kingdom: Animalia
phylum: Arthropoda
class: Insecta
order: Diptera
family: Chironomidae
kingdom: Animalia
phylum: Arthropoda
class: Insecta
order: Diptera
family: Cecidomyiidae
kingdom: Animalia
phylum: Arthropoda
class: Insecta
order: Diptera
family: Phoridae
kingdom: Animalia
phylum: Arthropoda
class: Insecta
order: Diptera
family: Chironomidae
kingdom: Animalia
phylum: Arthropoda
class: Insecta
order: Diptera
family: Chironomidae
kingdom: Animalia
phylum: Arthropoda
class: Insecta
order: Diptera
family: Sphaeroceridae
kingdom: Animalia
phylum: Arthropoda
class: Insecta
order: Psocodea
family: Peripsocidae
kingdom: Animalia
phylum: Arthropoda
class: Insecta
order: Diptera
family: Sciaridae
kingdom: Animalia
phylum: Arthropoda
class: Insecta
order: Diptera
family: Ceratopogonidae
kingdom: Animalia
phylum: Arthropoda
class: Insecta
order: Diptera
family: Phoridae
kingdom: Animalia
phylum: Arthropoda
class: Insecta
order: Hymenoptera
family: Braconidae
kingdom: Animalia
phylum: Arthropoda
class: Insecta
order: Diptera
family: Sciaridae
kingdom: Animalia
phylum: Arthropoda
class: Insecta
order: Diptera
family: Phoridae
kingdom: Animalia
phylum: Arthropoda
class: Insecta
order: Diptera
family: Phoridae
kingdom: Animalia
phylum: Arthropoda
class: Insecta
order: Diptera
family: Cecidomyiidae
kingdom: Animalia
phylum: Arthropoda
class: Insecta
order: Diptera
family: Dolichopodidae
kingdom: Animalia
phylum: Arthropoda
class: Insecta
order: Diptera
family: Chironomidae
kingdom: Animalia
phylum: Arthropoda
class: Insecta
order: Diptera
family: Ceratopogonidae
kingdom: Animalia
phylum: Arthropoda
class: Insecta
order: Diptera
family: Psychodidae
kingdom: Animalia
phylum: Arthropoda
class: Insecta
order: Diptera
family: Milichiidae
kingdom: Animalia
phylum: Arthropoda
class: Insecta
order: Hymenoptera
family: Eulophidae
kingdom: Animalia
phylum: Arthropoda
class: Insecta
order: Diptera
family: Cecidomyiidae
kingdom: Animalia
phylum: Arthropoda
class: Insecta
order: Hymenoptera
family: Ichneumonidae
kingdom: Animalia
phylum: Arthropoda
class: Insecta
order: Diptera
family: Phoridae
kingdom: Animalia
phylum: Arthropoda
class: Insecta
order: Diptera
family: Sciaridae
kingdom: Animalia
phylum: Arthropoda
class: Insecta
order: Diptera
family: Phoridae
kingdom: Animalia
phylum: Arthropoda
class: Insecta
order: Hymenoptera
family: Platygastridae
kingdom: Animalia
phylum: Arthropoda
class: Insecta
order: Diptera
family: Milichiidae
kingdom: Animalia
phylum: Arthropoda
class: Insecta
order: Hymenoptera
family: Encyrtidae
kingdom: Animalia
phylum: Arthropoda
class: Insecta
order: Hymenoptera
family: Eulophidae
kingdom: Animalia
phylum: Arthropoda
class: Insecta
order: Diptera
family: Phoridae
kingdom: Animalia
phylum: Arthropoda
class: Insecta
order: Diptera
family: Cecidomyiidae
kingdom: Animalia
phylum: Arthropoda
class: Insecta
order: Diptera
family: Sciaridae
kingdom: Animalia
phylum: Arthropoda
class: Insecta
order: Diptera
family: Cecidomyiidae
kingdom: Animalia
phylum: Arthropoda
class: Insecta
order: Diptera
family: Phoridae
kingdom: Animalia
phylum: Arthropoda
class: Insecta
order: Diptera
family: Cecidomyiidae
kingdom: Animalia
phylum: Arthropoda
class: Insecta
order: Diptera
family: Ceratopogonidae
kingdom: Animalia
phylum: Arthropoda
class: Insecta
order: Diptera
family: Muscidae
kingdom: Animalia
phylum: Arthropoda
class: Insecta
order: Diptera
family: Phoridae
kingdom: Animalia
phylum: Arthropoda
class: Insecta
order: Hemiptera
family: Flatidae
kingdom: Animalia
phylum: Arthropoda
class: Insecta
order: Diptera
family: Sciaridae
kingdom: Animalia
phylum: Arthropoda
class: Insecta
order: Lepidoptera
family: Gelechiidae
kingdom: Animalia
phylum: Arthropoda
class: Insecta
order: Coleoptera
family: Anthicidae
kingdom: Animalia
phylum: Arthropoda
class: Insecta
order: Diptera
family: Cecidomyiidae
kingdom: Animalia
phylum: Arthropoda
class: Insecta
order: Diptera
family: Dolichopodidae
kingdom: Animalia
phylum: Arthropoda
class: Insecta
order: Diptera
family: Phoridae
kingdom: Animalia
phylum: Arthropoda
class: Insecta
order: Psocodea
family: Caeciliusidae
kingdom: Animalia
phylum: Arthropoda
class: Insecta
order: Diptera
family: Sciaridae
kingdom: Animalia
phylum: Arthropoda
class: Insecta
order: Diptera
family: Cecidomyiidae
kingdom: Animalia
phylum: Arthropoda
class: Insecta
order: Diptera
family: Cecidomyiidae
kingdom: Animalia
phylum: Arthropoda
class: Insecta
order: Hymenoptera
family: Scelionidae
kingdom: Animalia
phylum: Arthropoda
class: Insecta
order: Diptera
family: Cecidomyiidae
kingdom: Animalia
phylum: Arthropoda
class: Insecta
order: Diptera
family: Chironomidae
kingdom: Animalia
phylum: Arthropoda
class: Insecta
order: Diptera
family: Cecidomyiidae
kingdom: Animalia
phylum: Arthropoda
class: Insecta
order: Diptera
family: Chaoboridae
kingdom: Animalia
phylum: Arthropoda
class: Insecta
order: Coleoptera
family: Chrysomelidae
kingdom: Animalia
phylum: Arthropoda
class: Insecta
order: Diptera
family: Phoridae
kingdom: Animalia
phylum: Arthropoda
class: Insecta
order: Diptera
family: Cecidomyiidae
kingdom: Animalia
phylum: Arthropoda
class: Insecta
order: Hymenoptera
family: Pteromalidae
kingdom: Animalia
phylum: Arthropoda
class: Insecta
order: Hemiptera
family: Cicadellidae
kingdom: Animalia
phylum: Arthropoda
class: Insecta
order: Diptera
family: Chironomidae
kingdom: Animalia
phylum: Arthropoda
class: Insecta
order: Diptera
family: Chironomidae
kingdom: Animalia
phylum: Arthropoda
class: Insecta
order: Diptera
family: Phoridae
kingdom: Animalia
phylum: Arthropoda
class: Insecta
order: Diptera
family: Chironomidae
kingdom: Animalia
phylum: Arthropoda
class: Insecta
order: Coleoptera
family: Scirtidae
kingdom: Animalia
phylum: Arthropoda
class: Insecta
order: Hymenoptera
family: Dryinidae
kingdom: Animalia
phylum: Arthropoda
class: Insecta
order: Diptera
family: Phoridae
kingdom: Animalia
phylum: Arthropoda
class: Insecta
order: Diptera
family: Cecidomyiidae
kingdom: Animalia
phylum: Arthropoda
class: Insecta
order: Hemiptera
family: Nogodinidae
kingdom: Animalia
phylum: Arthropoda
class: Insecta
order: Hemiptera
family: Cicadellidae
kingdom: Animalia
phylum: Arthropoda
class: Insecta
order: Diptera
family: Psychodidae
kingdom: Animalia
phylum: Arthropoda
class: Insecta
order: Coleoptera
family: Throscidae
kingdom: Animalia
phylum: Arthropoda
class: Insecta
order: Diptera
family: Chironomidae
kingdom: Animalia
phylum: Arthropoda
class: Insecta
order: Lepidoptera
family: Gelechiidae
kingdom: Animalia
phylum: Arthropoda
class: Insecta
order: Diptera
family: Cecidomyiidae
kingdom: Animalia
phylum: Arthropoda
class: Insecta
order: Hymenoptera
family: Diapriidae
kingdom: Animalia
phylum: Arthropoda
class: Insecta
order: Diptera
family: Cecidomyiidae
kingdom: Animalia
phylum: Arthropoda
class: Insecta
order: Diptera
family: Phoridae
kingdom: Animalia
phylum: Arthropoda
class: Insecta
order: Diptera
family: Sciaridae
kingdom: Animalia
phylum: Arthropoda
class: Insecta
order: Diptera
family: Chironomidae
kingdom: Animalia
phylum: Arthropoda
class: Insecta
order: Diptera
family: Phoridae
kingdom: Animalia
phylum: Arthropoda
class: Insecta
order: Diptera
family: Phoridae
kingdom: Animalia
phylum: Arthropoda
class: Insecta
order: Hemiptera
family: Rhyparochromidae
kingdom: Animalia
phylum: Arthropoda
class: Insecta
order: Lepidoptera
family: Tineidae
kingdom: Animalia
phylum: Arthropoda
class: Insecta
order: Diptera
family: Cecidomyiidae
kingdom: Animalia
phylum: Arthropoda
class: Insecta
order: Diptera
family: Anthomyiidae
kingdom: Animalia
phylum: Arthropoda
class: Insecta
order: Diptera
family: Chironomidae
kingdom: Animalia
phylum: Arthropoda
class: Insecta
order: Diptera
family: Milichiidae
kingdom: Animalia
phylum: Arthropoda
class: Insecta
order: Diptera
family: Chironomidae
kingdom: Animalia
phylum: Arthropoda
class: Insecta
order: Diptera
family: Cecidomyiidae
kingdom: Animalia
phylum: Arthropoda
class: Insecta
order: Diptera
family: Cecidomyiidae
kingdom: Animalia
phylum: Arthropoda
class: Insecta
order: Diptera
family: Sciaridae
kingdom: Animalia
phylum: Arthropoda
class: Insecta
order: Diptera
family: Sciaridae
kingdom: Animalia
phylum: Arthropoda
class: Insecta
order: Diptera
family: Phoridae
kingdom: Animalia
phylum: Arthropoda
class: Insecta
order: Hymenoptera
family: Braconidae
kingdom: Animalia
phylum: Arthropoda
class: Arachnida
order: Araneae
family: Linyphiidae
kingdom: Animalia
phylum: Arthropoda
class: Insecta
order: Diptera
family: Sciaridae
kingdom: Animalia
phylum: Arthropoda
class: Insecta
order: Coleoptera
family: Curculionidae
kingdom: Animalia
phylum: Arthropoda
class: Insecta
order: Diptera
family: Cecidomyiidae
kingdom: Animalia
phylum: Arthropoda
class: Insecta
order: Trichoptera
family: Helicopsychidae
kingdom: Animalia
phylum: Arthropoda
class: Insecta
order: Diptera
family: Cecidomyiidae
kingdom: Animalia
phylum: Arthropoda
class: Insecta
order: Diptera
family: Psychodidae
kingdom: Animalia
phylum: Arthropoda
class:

= = = = = = =

▶ **Exercise task**
Update the lines from the one containing "family: Rhyparochromidae" through the end of the records, swapping "class" for "Class" and leaving everything else as it is. Give back only those lines.

▶ **Full answer**
family: Rhyparochromidae
kingdom: Animalia
phylum: Arthropoda
Class: Insecta
order: Lepidoptera
family: Tineidae
kingdom: Animalia
phylum: Arthropoda
Class: Insecta
order: Diptera
family: Cecidomyiidae
kingdom: Animalia
phylum: Arthropoda
Class: Insecta
order: Diptera
family: Anthomyiidae
kingdom: Animalia
phylum: Arthropoda
Class: Insecta
order: Diptera
family: Chironomidae
kingdom: Animalia
phylum: Arthropoda
Class: Insecta
order: Diptera
family: Milichiidae
kingdom: Animalia
phylum: Arthropoda
Class: Insecta
order: Diptera
family: Chironomidae
kingdom: Animalia
phylum: Arthropoda
Class: Insecta
order: Diptera
family: Cecidomyiidae
kingdom: Animalia
phylum: Arthropoda
Class: Insecta
order: Diptera
family: Cecidomyiidae
kingdom: Animalia
phylum: Arthropoda
Class: Insecta
order: Diptera
family: Sciaridae
kingdom: Animalia
phylum: Arthropoda
Class: Insecta
order: Diptera
family: Sciaridae
kingdom: Animalia
phylum: Arthropoda
Class: Insecta
order: Diptera
family: Phoridae
kingdom: Animalia
phylum: Arthropoda
Class: Insecta
order: Hymenoptera
family: Braconidae
kingdom: Animalia
phylum: Arthropoda
Class: Arachnida
order: Araneae
family: Linyphiidae
kingdom: Animalia
phylum: Arthropoda
Class: Insecta
order: Diptera
family: Sciaridae
kingdom: Animalia
phylum: Arthropoda
Class: Insecta
order: Coleoptera
family: Curculionidae
kingdom: Animalia
phylum: Arthropoda
Class: Insecta
order: Diptera
family: Cecidomyiidae
kingdom: Animalia
phylum: Arthropoda
Class: Insecta
order: Trichoptera
family: Helicopsychidae
kingdom: Animalia
phylum: Arthropoda
Class: Insecta
order: Diptera
family: Cecidomyiidae
kingdom: Animalia
phylum: Arthropoda
Class: Insecta
order: Diptera
family: Psychodidae
kingdom: Animalia
phylum: Arthropoda
Class:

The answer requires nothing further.